I offer to assist an older neighbor with trashcans, or offer to go to the store. I also realized that I’m more comfortable offering to help than asking for help. Recently, I asked my neighbor Don if he wanted help trimming his hedges. In reality I would not even know where to begin if Don had accepted my offer. I’ve discovered that part of my hesitancy in asking for help is likely my pride. And that I’m likely to be more attractive to neighbors when I ask for help as well as offering to assist. Arguably the culture around us perceives that Christians think that they are better than, and humbly asking for help may reduce that perception.
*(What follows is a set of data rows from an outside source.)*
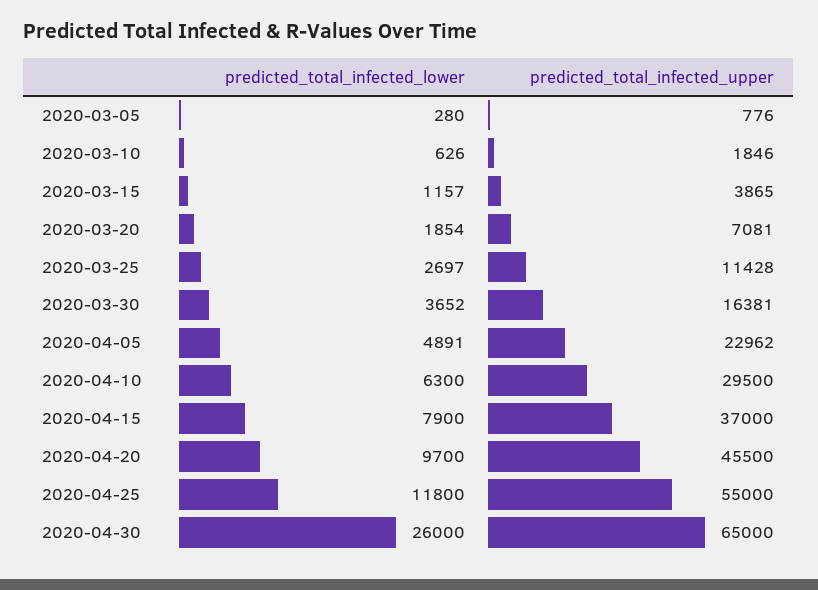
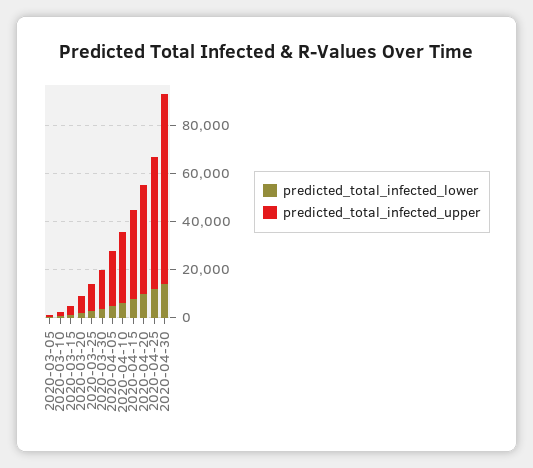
  {
    "predicted_total_infected_lower": {
      "2020-03-05": 280,
      "2020-03-10": 626,
      "2020-03-15": 1157,
      "2020-03-20": 1854,
      "2020-03-25": 2697,
      "2020-03-30": 3652,
      "2020-04-05": 4891,
      "2020-04-10": 6300,
      "2020-04-15": 7900,
      "2020-04-20": 9700,
      "2020-04-25": 11800,
-     "2020-04-30": 26000
+     "2020-04-30": 15000
    },
    "predicted_total_infected_upper": {
      "2020-03-05": 776,
      "2020-03-10": 1846,
      "2020-03-15": 3865,
      "2020-03-20": 7081,
      "2020-03-25": 11428,
      "2020-03-30": 16381,
      "2020-04-05": 22962,
      "2020-04-10": 29500,
      "2020-04-15": 37000,
      "2020-04-20": 45500,
      "2020-04-25": 55000,
-     "2020-04-30": 65000
+     "2020-04-30": 80000
    }
  }

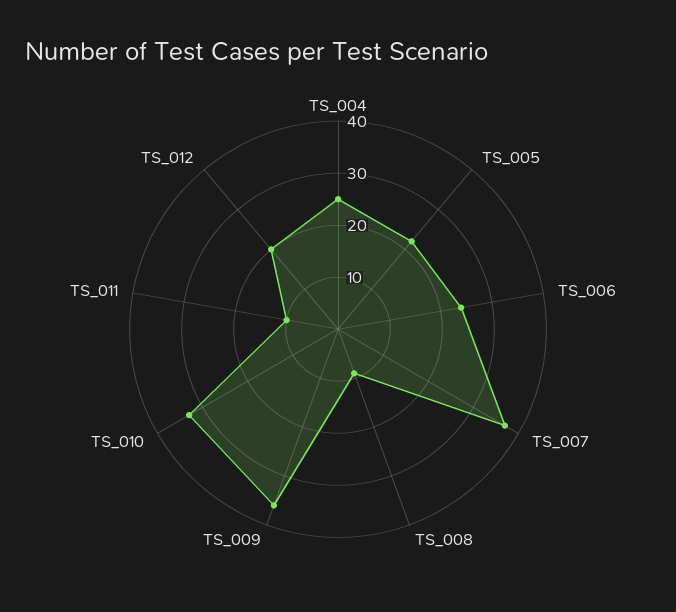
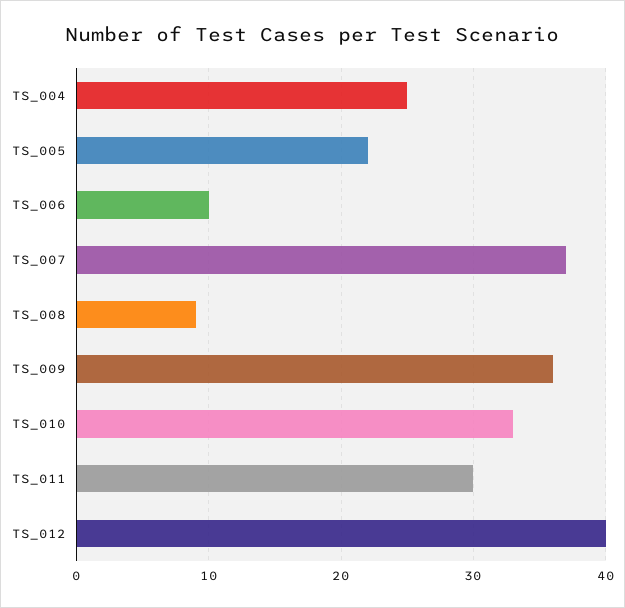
  {
    "TS_004": 25,
    "TS_005": 22,
-   "TS_006": 25,
+   "TS_006": 10,
    "TS_007": 37,
    "TS_008": 9,
    "TS_009": 36,
    "TS_010": 33,
-   "TS_011": 10,
+   "TS_011": 30,
-   "TS_012": 20
+   "TS_012": 40
  }

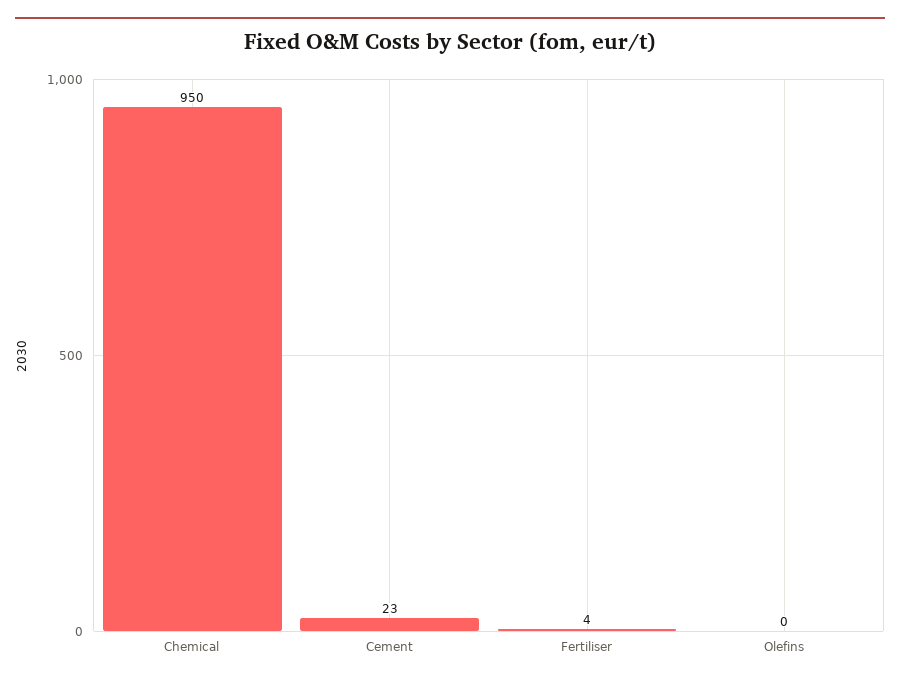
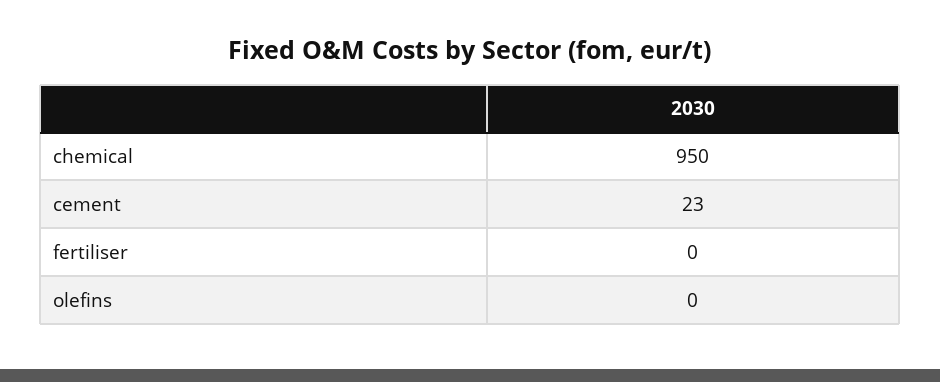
  {
    "Chemical": 950,
    "Cement": 23,
-   "Fertiliser": 4,
+   "Fertiliser": 0,
    "Olefins": 0
  }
Seek ways that your Neighborhood Group can serve together. Our group recently received a donation to support our local pregnancy center. We purchased a huge amount of diapers, wrote card for staff and clients, and brought cookies. The activity of serving together blessed our group and those we served.

  1. Meals: Invite a neighbor for a meal: breakfast, lunch, or dinner, and accept invites. Try to create a rhythm, for example once a week, every two weeks, or once a month to share a meal with a neighbor.
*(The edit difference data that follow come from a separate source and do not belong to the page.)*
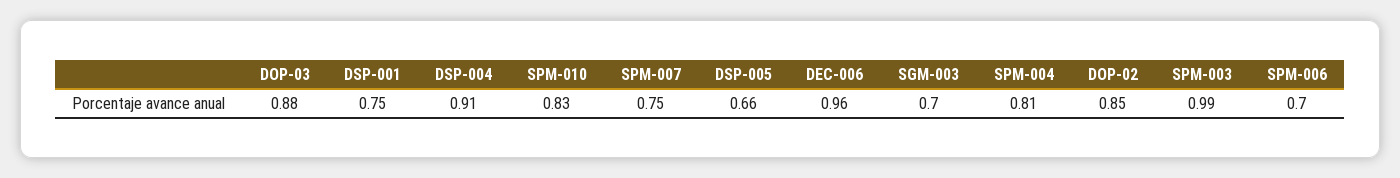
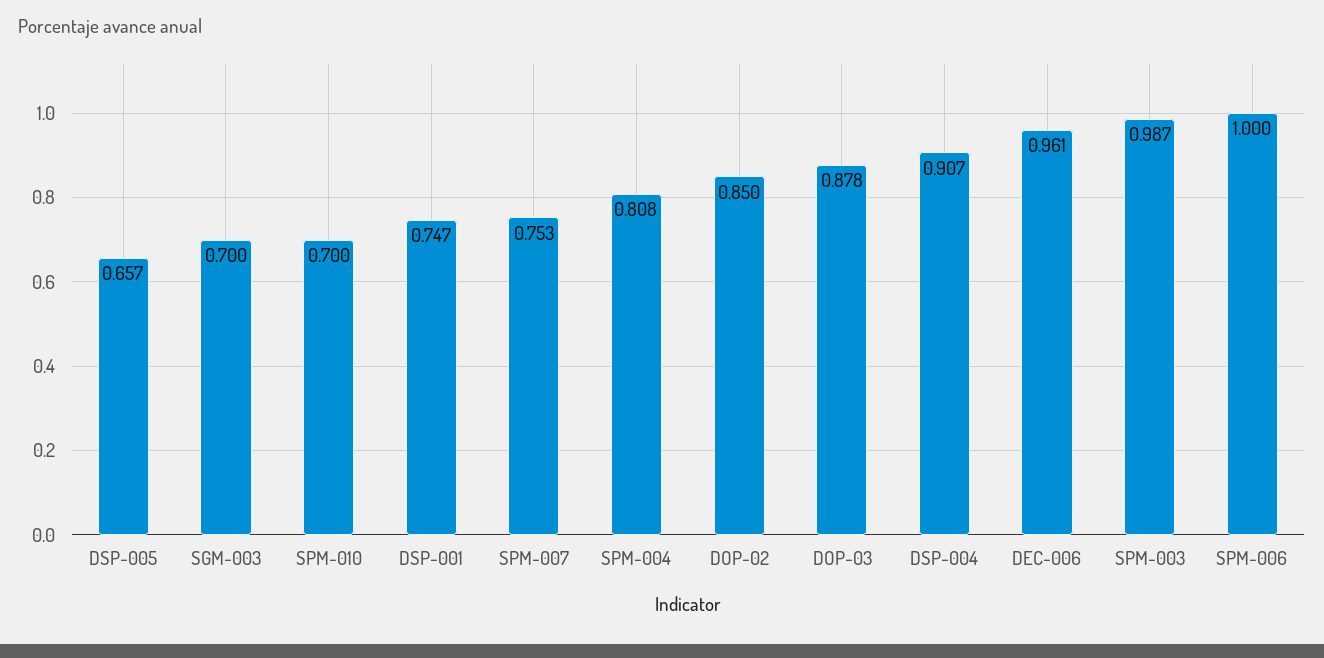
  {
    "DOP-03": 0.878,
    "DSP-001": 0.747,
    "DSP-004": 0.907,
-   "SPM-010": 0.83,
+   "SPM-010": 0.7,
    "SPM-007": 0.753,
    "DSP-005": 0.657,
    "DEC-006": 0.961,
    "SGM-003": 0.7,
    "SPM-004": 0.808,
    "DOP-02": 0.85,
    "SPM-003": 0.987,
-   "SPM-006": 0.7
+   "SPM-006": 1
  }

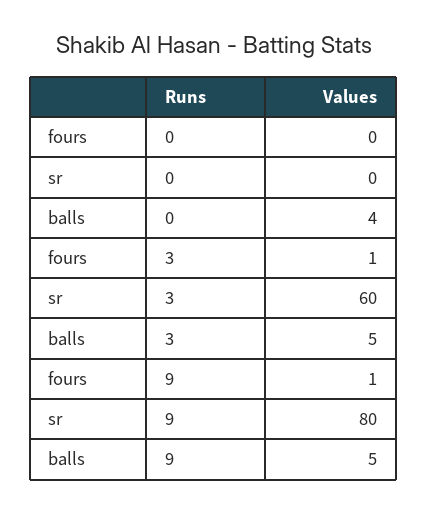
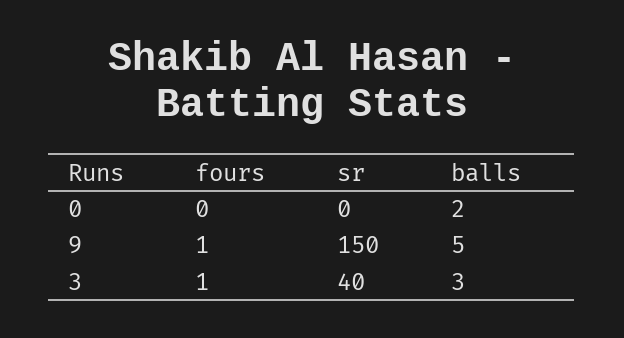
  {
    "fours": {
      "0": 0,
      "3": 1,
      "9": 1
    },
    "sr": {
      "0": 0,
-     "3": 60,
+     "3": 40,
-     "9": 80
+     "9": 150
    },
    "balls": {
-     "0": 4,
+     "0": 2,
-     "3": 5,
+     "3": 3,
      "9": 5
    }
  }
  1. Spend time in your NG to share stories and praying for neighbors: Share how you recently loved your neighbors. Remember to be sensitive to avoid sharing information that might embarrass them if they attend the group some day. Sharing these stories will inspire others. Create a rhythm in your NG to pray for neighbors. Praying for our neighbors not only moves the heart of God but also changes our hearts towards our neighbors.
  1. Invite neighbors to encounter Christ with you: Look for open doors that God will give you to invite your neighbors to experience Christ with you. This may mean that you invite them to your Neighborhood Group, have a spiritual conversation, invite them to a church service or share the Gospel with them. Seek to be sensitive to the leading of the Holy Spirit and it won’t be forced. Generally speaking, people in our post-Christian culture want to see the authenticity of Christ in you before they will be open to hearing about Christ from you. Be bold, but remember that faith is a process for many people. Preach the Gospel in word and in your actions. Be comforted in the fact that you don’t need to have a seminary degree to be able to share Jesus with someone. The Holy Spirit will give you the right words to say (Matthew 10:19).